And here's the problem: precisely because the pelvic floor muscles are so closely interconnected, any kind of disorder anywhere in the pelvic floor can have an impact on any or all of the pelvic floor's other functions. You might strain a muscle during a gym workout and find that you are having a hard time fighting urinary urgency and a painful time having sex with your partner—all from a spasm suffered during spinning class! This is the heart of the matter: one pelvic floor dysfunction may lead to another. And another. And still another. One disorder anywhere might therefore cause disabling pain, incontinence, urinary and bowel retention, and sexual dysfunction—often, all at once.
What's more, since the pelvic floor connects our upper and lower body, a dysfunction in the floor can, unfortunately, affect both upper and lower body. I've treated patients for pelvic floor disorder who then reported that their foot pain or back pain disappeared with the treatment. The reason? Pain from their pelvic floor had radiated downward or upward to affect these other areas of the body.
In fact, that's typical. All those muscles, nerves, tissues, and ligaments networked together in support of the pelvic organs simply turn into speedy highways for the pain from a pelvic floor dysfunction. What starts at the core is soon cascading every which way throughout your body. That's why so many people who suffer from a pelvic floor disorder feel a combination of symptoms, and it's why their suffering may not stop at the pelvic region.
And it's the main reason why pelvic floor disorder is rarely the first thing we think of for the range of symptoms the disorder can prompt. A case of diarrhea may send us to the Pepto Bismol bottle or the gastroenterologist. Vaginal pain prompts us to make an appointment with the gynecologist. And back pain is typically a signal to go see an orthopedist or lie down for a couple of days with some heat and ice.
The problem is compounded by the fact that once in the doctor's office, many pelvic floor disorders are often diagnosed as a problem in the organ. They feel like organ pain even if there's no infection there, and they can mimic organ disorders, so that's what doctors tend to treat, even though the pain is actually radiating out from a dysfunction in the muscle, tissue, nerve, ligament, or all of them.
Wherever it hurts, these dysfunctions can affect the quality of life in the most intimate arenas of life; at their worst, their impact can make the individual utterly miserable every minute of the day.

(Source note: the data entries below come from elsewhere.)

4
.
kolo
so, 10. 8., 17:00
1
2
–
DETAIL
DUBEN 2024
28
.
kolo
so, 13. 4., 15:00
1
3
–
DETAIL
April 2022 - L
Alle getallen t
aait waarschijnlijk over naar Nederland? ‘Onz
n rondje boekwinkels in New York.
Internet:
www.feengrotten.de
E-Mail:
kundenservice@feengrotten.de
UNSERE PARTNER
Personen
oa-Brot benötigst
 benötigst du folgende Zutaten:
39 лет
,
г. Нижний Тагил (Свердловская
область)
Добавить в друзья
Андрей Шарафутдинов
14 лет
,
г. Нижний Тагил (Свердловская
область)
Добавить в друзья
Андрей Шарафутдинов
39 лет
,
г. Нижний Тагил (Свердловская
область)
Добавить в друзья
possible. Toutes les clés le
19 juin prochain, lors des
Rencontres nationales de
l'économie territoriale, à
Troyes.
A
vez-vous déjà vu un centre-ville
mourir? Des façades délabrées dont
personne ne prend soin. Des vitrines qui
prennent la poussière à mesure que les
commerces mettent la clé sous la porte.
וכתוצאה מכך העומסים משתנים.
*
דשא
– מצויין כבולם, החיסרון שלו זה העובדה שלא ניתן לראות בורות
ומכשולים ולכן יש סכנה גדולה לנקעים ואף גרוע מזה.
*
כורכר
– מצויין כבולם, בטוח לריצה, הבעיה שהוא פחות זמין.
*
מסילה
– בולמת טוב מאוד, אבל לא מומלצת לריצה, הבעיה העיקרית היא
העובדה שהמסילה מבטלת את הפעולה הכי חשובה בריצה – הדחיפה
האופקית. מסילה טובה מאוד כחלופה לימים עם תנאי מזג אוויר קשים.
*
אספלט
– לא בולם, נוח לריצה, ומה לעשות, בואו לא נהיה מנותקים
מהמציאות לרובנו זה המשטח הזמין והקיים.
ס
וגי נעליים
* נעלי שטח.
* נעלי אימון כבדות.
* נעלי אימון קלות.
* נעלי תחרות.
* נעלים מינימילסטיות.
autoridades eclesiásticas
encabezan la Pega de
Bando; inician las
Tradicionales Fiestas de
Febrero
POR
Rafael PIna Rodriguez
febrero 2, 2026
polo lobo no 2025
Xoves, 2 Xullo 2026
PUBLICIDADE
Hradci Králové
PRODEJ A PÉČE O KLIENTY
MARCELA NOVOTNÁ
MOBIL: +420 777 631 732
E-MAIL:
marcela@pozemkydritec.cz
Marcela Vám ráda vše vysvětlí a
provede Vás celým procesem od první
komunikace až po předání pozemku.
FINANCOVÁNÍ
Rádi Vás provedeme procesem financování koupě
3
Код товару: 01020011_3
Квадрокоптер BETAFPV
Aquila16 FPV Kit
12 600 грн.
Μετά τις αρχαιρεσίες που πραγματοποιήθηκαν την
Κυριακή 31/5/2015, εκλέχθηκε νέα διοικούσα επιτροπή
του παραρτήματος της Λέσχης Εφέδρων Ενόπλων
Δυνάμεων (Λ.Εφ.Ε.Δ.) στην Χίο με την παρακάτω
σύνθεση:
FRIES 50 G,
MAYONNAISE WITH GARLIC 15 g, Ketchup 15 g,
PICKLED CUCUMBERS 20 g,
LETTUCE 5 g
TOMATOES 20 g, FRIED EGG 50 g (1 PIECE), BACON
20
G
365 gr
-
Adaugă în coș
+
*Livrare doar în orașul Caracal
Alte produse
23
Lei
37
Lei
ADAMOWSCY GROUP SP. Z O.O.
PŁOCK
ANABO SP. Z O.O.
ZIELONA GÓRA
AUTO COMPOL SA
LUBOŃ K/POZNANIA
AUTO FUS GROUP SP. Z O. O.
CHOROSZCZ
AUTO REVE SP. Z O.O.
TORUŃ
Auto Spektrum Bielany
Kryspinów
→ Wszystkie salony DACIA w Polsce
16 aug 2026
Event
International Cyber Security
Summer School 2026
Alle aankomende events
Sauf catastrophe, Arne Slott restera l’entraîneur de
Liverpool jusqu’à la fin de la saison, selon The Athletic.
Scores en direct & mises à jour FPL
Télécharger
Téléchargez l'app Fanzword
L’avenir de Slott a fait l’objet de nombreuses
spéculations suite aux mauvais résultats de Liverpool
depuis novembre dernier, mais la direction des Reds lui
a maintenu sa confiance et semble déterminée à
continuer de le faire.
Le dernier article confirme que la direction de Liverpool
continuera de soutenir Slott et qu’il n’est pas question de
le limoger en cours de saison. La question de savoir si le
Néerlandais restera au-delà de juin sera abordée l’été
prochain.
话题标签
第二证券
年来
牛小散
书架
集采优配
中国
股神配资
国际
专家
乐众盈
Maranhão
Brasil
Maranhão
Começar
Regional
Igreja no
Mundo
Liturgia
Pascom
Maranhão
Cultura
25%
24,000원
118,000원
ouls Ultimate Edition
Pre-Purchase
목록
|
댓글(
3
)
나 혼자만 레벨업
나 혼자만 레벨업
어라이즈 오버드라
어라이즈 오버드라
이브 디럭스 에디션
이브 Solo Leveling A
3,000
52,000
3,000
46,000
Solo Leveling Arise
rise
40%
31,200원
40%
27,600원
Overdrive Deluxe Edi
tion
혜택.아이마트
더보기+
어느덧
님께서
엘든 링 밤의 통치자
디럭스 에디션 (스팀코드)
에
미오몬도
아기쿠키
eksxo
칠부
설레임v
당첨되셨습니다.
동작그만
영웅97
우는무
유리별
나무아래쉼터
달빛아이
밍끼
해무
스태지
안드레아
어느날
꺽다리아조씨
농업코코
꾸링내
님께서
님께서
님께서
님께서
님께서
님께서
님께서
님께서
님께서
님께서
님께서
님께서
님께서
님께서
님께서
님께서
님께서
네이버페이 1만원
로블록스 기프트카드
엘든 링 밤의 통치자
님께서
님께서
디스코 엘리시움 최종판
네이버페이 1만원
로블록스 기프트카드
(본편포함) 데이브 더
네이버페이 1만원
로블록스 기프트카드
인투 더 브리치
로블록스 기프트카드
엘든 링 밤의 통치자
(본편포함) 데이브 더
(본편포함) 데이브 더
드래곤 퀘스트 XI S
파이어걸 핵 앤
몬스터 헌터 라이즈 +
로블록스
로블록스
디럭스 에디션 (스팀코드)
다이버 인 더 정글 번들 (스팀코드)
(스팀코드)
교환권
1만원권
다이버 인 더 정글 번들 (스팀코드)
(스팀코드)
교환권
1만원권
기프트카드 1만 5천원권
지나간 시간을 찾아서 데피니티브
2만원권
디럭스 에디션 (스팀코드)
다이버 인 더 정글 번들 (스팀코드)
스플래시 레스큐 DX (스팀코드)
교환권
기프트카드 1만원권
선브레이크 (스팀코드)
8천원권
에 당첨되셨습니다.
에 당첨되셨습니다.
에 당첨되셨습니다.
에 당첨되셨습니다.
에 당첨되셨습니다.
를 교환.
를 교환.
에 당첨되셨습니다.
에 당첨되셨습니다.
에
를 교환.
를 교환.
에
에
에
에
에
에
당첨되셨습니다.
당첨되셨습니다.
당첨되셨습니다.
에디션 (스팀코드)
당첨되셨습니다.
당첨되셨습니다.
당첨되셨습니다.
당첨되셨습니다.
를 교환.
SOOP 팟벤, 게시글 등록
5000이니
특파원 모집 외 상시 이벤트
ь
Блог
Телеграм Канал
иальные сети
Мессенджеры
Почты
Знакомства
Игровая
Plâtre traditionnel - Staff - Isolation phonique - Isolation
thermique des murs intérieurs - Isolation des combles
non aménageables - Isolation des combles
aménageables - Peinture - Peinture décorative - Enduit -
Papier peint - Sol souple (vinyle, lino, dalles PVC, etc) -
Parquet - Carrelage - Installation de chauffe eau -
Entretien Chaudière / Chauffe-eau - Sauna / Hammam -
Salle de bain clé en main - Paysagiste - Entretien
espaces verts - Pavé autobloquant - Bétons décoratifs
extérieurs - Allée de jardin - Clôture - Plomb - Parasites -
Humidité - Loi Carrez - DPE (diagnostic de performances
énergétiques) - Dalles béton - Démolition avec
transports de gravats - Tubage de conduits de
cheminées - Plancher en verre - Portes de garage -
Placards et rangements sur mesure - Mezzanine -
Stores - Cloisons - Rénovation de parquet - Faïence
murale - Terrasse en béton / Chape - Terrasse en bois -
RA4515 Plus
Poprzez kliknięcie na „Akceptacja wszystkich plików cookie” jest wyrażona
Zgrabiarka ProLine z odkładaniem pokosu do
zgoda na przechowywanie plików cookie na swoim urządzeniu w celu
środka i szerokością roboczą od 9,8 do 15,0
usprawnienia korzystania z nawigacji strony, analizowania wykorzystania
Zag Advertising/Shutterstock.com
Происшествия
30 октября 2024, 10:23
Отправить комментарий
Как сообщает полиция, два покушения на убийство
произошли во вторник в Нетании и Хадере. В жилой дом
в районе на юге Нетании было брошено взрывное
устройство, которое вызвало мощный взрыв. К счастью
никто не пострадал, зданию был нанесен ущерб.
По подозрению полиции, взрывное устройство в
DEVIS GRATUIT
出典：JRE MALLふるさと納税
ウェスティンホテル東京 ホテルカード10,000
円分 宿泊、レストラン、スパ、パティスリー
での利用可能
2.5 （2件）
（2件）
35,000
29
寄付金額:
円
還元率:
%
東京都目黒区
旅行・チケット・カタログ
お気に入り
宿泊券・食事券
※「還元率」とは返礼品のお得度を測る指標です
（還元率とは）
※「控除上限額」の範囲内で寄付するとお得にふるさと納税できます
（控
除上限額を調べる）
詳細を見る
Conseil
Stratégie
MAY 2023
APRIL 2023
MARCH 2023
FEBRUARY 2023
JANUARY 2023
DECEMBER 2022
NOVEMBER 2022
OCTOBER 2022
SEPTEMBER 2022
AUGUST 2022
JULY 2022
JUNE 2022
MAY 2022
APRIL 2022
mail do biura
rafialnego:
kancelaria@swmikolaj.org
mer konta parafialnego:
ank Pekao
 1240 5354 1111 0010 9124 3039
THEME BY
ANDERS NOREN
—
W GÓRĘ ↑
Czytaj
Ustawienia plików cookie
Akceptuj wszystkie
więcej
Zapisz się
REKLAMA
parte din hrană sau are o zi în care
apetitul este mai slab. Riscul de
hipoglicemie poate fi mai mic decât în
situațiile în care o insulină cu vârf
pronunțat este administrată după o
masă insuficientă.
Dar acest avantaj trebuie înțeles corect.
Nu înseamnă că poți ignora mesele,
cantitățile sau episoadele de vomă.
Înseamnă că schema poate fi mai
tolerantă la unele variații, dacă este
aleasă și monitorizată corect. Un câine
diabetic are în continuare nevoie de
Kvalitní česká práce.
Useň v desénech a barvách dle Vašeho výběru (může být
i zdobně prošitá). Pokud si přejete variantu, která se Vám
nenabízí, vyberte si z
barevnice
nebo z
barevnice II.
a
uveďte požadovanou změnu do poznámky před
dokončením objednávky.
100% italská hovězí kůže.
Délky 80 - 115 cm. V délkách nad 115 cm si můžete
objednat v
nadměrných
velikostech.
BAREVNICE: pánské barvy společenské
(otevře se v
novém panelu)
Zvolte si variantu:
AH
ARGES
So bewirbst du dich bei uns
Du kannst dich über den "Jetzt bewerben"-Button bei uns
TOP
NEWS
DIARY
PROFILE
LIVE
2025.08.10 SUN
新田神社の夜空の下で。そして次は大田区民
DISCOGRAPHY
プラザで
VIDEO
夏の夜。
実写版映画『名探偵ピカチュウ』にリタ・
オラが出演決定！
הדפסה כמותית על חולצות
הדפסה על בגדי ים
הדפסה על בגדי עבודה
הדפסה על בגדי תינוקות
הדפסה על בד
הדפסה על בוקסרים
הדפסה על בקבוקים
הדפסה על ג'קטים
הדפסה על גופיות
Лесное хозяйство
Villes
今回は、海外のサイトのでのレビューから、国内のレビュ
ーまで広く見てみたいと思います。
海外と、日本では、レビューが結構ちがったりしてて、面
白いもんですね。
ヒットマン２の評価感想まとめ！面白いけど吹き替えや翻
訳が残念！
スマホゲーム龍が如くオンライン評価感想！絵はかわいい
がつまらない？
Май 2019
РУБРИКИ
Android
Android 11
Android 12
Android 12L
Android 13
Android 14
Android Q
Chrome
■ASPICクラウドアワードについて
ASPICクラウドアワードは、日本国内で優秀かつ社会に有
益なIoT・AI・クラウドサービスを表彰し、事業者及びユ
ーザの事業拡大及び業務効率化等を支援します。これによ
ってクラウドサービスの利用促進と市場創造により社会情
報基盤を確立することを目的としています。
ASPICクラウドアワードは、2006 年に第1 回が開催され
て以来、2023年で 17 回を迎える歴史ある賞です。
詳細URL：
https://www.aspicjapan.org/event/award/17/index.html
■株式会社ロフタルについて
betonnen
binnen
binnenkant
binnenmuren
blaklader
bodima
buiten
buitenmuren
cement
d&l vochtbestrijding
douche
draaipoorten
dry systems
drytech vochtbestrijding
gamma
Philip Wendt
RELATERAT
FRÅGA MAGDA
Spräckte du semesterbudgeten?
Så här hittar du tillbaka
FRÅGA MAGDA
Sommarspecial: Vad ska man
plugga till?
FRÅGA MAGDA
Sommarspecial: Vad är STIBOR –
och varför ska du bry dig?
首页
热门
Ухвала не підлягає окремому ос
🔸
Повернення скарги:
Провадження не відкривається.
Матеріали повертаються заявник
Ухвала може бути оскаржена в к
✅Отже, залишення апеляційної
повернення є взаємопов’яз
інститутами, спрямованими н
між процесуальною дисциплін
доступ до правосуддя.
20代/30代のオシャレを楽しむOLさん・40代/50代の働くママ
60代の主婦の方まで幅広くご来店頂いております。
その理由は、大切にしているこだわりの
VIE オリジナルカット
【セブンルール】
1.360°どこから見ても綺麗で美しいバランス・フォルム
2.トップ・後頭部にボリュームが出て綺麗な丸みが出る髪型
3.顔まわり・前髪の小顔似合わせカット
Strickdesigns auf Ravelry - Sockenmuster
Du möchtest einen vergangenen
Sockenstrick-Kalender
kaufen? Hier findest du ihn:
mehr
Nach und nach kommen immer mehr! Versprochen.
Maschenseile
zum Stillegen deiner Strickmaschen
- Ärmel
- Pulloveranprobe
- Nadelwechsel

Think what can happen if the pelvic floor no longer performs its vital functions well. If the organs of the pelvis—reproductive organs, bladder, bowel—are not well supported against gravity and cushioned against pressure, they literally may begin to drop. As they sag, they fail to work properly, and pressure and pain may ensue. Incontinence may result. And finally, surgery may be required.
If the muscles that control the urges and openings for evacuation grow weak or are impaired, the result will be difficulty in either evacuating or retaining—or both. You'll experience strain, bloating, diarrhea, and abdominal and/or pelvic pain. You may suffer incontinence and a range of other urinary and bowel symptoms as well.